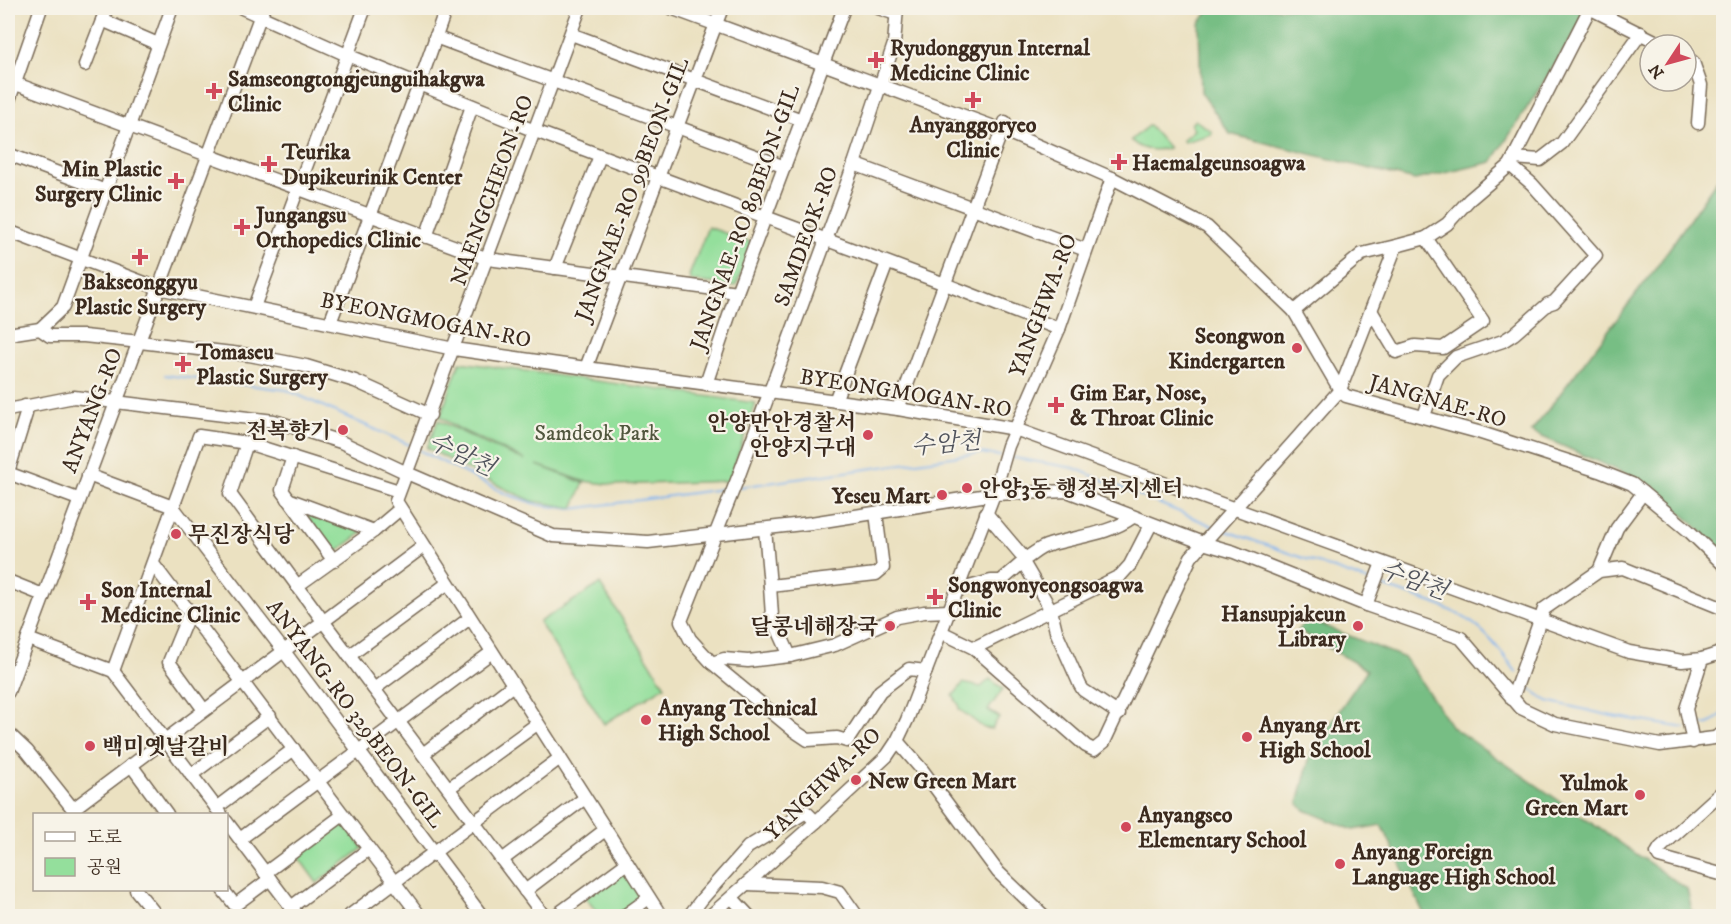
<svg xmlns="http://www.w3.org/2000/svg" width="1731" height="924" viewBox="0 0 1731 924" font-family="'IM FELL DW Pica','Noto Serif KR',serif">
<rect width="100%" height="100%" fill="#f7f3e8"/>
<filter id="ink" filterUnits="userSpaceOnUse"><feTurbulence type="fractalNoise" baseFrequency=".0167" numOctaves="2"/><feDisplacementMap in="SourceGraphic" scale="12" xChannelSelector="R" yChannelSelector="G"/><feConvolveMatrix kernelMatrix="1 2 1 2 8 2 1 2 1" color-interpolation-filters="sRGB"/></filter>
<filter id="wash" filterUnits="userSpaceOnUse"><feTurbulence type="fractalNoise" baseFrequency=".008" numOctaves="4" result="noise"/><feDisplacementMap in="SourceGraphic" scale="24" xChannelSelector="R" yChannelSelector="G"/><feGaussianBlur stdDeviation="1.35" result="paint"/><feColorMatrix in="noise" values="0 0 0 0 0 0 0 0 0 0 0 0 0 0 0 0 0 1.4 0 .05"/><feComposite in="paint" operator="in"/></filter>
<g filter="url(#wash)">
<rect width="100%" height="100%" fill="#ebe1c1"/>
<g fill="#94df9c" stroke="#68845d" stroke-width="1.5">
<polygon points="1195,120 1211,131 1212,134 1184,142 1182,140 1194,130 1191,124"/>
<path d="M1149,125L1169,148C1156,151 1140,151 1131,140Z"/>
<polygon points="708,227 753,243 736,286 691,281 689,276"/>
<polygon points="460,362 756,403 729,481 615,485 583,481 537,465 584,483 573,508 532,501 503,488 427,448 438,420 488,445 525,460 461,430 440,417"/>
<polygon points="303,509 363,532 332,555"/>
<polygon points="600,584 665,686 604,724 539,622"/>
<polygon points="990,679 1003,689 988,710 999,717 992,729 984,728 959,709 959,705 953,696 963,683 981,687"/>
<polygon points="341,820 363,848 317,883 296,854"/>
<polygon points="625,866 644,897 619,916 600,916 585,897"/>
</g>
<g fill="#77be84" stroke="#597451" stroke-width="1.5">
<polygon points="1210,8 1584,8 1581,24 1492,162 1415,180 1230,134 1201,92 1199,24"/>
<polygon points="1723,171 1724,553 1723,553 1655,487 1531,432 1656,268"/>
<polygon points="1307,619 1405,658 1452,727 1687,889 1693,916 1425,916 1382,825 1353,830 1305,810 1298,804 1311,752 1367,670 1298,630"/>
</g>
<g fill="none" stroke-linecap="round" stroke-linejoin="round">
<g stroke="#82b4ee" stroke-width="2">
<polyline points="165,375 287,390 412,446"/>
<polyline points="419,450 506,494 539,505 572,509 730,488"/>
<polyline points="1009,457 1074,468 1213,526"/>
<polyline points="739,487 980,453 1000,456"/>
<polyline points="1221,529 1371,582"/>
<path d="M1379,585C1410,596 1457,607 1481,630C1494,642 1507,659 1517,673"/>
<polyline points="1524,683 1527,687 1547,701 1612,716 1685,728"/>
<polyline points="1694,726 1709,724 1724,713"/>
</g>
</g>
</g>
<g filter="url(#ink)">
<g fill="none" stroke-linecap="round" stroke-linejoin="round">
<defs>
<g id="minor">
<polyline points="242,8 347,55 535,131 945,284 1059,329"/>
<polyline points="580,8 396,501 661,916"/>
<polyline points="671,8 1002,130 1112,178 1207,227 1294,311 1340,390 1346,396 1478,432 1599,471 1632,484 1689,531 1724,565"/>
<polyline points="878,8 896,14"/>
<polyline points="897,8 894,44 854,164 739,475 681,621 690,639 712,663 793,730 808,740 837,738 847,741 880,691 909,669 926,671"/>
<polyline points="1591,9 1663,45"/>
<polyline points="102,20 158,44"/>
<polyline points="571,34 802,120"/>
<polyline points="435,37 785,167"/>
<polyline points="1686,58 1693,62 1701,85 1698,123"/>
<polyline points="85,65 107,8"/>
<polyline points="8,81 488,259 737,292"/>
<polyline points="8,103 41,8"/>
<polyline points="8,154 106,191"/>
<polyline points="1514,158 1540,160 1562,143 1641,33"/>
<polyline points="854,164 1086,250"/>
<polyline points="8,231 158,288 454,349 586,368 898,409 1015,429 1629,652 1682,661 1702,659 1724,652"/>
<polyline points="426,237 472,106"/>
<polyline points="555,268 600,156"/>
<polyline points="254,307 365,8"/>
<polyline points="1294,311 1362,254 1396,246"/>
<polyline points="1372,312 1396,352 1415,346 1443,348 1483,321 1426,238"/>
<polyline points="330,323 419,85 446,8"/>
<polyline points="40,329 63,307 172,8"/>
<polyline points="8,334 40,329 50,336 84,336 140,342 249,355 306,366 355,381 430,415"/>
<polyline points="586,368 722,8"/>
<polyline points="706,384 737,292 844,8"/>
<polyline points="835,401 887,263"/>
<polyline points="898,409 1005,122"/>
<polyline points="8,410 74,397 274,421 341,442 407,473 553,536 648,542 811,523 994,494 1067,491 1203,543 1234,552 1366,605 1461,638 1521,708 1555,724 1660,745 1714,738 1724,733"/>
<polyline points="1424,416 1438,375 1456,357 1503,341 1514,334 1548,304 1554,302 1596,256 1532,184 1510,165"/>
<polyline points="247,443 230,494 323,621 544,916"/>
<polyline points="293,457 282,490 334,561"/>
<polyline points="8,472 26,414 25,406"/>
<polyline points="8,473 78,499"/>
<polyline points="88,475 173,507 283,650 482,916"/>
<polyline points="288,499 374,531"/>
<polyline points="986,513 1025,559 1023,562 1051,610 1056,631 1080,685 1083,690 1119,714"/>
<polyline points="765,529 770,586 876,574 883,568 876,513"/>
<path d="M1025,559C1032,555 1040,547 1049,545C1078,536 1108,535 1133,517"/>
<polyline points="153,564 420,916"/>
<polyline points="1599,571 1617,528 1643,493"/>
<polyline points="8,581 43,595"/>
<polyline points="297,586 374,531 400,509"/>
<polyline points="770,586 772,616 790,656"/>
<polyline points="958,590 991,581 1001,581 1023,562"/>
<polyline points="1366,605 1382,563"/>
<polyline points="190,611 169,662 204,710"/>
<polyline points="941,632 974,648 1086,746 1094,750 1104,742 1191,557 1340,390 1396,246 1426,238 1447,224 1469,200 1510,165 1590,8"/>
<polyline points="28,639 113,671 221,814"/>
<polyline points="974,648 1120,576 1130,565 1151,524"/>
<polyline points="349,656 448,583"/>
<polyline points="712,663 724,659 748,661 790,656 835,645 897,617 924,612 949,611"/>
<polyline points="113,671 199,436 247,443 399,491"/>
<polyline points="374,689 470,618"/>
<polyline points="8,692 263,9"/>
<polyline points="1512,699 1544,609 1599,571 1623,568 1724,609"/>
<polyline points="8,733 27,751 77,814"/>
<polyline points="897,741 923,771 998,872 1044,916"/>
<polyline points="1693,742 1686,709 1702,659"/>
<polyline points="423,754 513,685"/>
<polyline points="131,765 167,814"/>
<polyline points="191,775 270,716"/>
<polyline points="449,788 537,724"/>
<polyline points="1724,790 1660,848 1657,853 1659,857 1724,875"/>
<polyline points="216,808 294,749"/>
<polyline points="73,809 424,546"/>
<polyline points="226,821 298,916"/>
<polyline points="240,839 492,652"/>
<polyline points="502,860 585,798"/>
<polyline points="265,873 343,815"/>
<polyline points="747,884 822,887 840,892 857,916"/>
<polyline points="136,890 157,916"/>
<polyline points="223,890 235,905 270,879"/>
<polyline points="525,891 605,830"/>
<polyline points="732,898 749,916"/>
<polyline points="291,907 369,849"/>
<polyline points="349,916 560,758"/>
<polyline points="555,916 627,863"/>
<polyline points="624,916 649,898"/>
<polyline points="689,916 702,899 748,847 806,812 816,822"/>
<polyline points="710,916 816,822 887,756 897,741 907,720 994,494 1008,446 1059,329 1112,178"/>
</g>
</defs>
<use href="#minor" stroke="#796a57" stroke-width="15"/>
<use href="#minor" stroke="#fff" stroke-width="12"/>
</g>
</g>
<g fill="#d1495b" stroke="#f7f3e8" stroke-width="2">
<path d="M873 51h6v6h6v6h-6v6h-6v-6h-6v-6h6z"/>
<path d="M211 82h6v6h6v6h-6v6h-6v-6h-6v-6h6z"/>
<path d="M970 91h6v6h6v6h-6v6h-6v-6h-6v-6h6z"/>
<path d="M1116 153h6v6h6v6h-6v6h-6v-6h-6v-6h6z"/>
<path d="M266 155h6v6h6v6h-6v6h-6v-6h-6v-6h6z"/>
<path d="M173 172h6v6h6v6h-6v6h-6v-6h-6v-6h6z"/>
<path d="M239 218h6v6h6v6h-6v6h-6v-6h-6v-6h6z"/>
<path d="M137 248h6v6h6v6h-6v6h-6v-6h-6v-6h6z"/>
<circle cx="1297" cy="348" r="6"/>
<path d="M180 355h6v6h6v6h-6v6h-6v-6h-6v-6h6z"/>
<path d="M1053 396h6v6h6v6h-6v6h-6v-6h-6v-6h6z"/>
<circle cx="343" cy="430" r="6"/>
<circle cx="868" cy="435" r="6"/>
<circle cx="967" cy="488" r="6"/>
<circle cx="942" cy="495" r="6"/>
<circle cx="176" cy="534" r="6"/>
<path d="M932 588h6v6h6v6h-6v6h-6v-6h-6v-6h6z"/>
<path d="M85 593h6v6h6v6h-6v6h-6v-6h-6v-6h6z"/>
<circle cx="890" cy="626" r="6"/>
<circle cx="1358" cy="626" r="6"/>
<circle cx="646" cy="720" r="6"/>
<circle cx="1247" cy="737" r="6"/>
<circle cx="90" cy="746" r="6"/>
<circle cx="856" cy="780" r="6"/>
<circle cx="1640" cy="795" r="6"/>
<circle cx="1126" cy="827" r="6"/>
<circle cx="1340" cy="864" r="6"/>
</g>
<g text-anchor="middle" stroke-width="4.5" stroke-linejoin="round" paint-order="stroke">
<g font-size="22" font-weight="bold" fill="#3b2a1e" stroke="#f7f3e8" text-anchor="start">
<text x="890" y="55">Ryudonggyun Internal<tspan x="890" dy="25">Medicine Clinic</tspan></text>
<text x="228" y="86">Samseongtongjeunguihakgwa<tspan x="228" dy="25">Clinic</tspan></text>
<text x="973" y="132" text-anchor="middle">Anyanggoryeo<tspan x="973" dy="25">Clinic</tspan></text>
<text x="282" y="159">Teurika<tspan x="282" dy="25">Dupikeurinik Center</tspan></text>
<text x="1132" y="170">Haemalgeunsoagwa</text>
<text x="162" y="176" text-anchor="end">Min Plastic<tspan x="162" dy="25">Surgery Clinic</tspan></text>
<text x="256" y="222">Jungangsu<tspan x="256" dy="25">Orthopedics Clinic</tspan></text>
<text x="140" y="289" text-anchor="middle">Bakseonggyu<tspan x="140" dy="25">Plastic Surgery</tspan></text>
<text x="1285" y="343" text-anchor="end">Seongwon<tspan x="1285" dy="25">Kindergarten</tspan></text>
<text x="196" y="359">Tomaseu<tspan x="196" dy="25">Plastic Surgery</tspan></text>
<text x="1070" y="400">Gim Ear, Nose,<tspan x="1070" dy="25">&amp; Throat Clinic</tspan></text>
<text x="856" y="430" text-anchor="end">안양만안경찰서<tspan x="856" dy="25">안양지구대</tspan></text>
<text x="331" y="438" text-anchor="end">전복향기</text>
<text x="979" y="496">안양3동 행정복지센터</text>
<text x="930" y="503" text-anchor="end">Yeseu Mart</text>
<text x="188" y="542">무진장식당</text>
<text x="948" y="592">Songwonyeongsoagwa<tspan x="948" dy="25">Clinic</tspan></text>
<text x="101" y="597">Son Internal<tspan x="101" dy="25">Medicine Clinic</tspan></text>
<text x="1346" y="621" text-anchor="end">Hansupjakeun<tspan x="1346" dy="25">Library</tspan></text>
<text x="878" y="634" text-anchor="end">달콩네해장국</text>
<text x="658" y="715">Anyang Technical<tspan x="658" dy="25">High School</tspan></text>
<text x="1259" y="732">Anyang Art<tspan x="1259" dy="25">High School</tspan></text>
<text x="102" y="754">백미옛날갈비</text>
<text x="868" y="788">New Green Mart</text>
<text x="1628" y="790" text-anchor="end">Yulmok<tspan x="1628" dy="25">Green Mart</tspan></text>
<text x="1138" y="822">Anyangseo<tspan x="1138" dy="25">Elementary School</tspan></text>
<text x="1352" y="859">Anyang Foreign<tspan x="1352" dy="25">Language High School</tspan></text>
</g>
<g font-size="22" fill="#3b2a1e" stroke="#f7f3e8">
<text transform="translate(631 189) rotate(-69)" y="8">JANGNAE-RO 99BEON-GIL</text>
<text transform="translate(491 190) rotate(-70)" y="8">NAENGCHEON-RO</text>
<text transform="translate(744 217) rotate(-70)" y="8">JANGNAE-RO 89BEON-GIL</text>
<text transform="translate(805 236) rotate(-70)" y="8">SAMDEOK-RO</text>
<text transform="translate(1042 305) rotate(-69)" y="8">YANGHWA-RO</text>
<text transform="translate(426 319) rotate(11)" y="8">BYEONGMOGAN-RO</text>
<text transform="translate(906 392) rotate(9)" y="8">BYEONGMOGAN-RO</text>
<text transform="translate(1438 400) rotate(16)" y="8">JANGNAE-RO</text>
<text transform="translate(91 410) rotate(-69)" y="8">ANYANG-RO</text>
<text transform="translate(356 713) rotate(53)" y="8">ANYANG-RO 329BEON-GIL</text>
<text transform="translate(822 783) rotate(-44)" y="8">YANGHWA-RO</text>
</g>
<g font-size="22" fill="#51573e" stroke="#f7f3e8">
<text x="597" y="440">Samdeok Park</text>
</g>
<g font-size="24" font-style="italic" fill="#50535c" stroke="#f7f3e8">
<text transform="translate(946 443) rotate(-5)" y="8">수암천</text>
<text transform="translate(462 454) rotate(25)" y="8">수암천</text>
<text transform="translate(1414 580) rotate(20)" y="8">수암천</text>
</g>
</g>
<rect width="1731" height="924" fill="none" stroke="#f7f3e8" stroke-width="30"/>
<rect x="33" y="813" width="195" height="78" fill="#f7f3e8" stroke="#aca397" stroke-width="1.5"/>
<rect x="45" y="832" width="30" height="9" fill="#ffffff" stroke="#aca397" stroke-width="1.5"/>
<text x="87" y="843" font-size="18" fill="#3b2a1e">도로</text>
<rect x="45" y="858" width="30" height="18" fill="#94df9c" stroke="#aca397" stroke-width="1.5"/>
<text x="87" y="873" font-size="18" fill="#3b2a1e">공원</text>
<g transform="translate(1668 63) rotate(234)"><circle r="28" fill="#f7f3e8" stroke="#aca397" stroke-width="1.5"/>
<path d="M0-4.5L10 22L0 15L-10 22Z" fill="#d1495b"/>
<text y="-9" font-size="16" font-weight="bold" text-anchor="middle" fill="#3b2a1e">N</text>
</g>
</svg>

▬▬▬▬▬▬

Exercise requirements: Could you filter the material above and copy each line that holds the word "scale"?

Answer for this exercise:
<filter id="ink" filterUnits="userSpaceOnUse"><feTurbulence type="fractalNoise" baseFrequency=".0167" numOctaves="2"/><feDisplacementMap in="SourceGraphic" scale="12" xChannelSelector="R" yChannelSelector="G"/><feConvolveMatrix kernelMatrix="1 2 1 2 8 2 1 2 1" color-interpolation-filters="sRGB"/></filter>
<filter id="wash" filterUnits="userSpaceOnUse"><feTurbulence type="fractalNoise" baseFrequency=".008" numOctaves="4" result="noise"/><feDisplacementMap in="SourceGraphic" scale="24" xChannelSelector="R" yChannelSelector="G"/><feGaussianBlur stdDeviation="1.35" result="paint"/><feColorMatrix in="noise" values="0 0 0 0 0 0 0 0 0 0 0 0 0 0 0 0 0 1.4 0 .05"/><feComposite in="paint" operator="in"/></filter>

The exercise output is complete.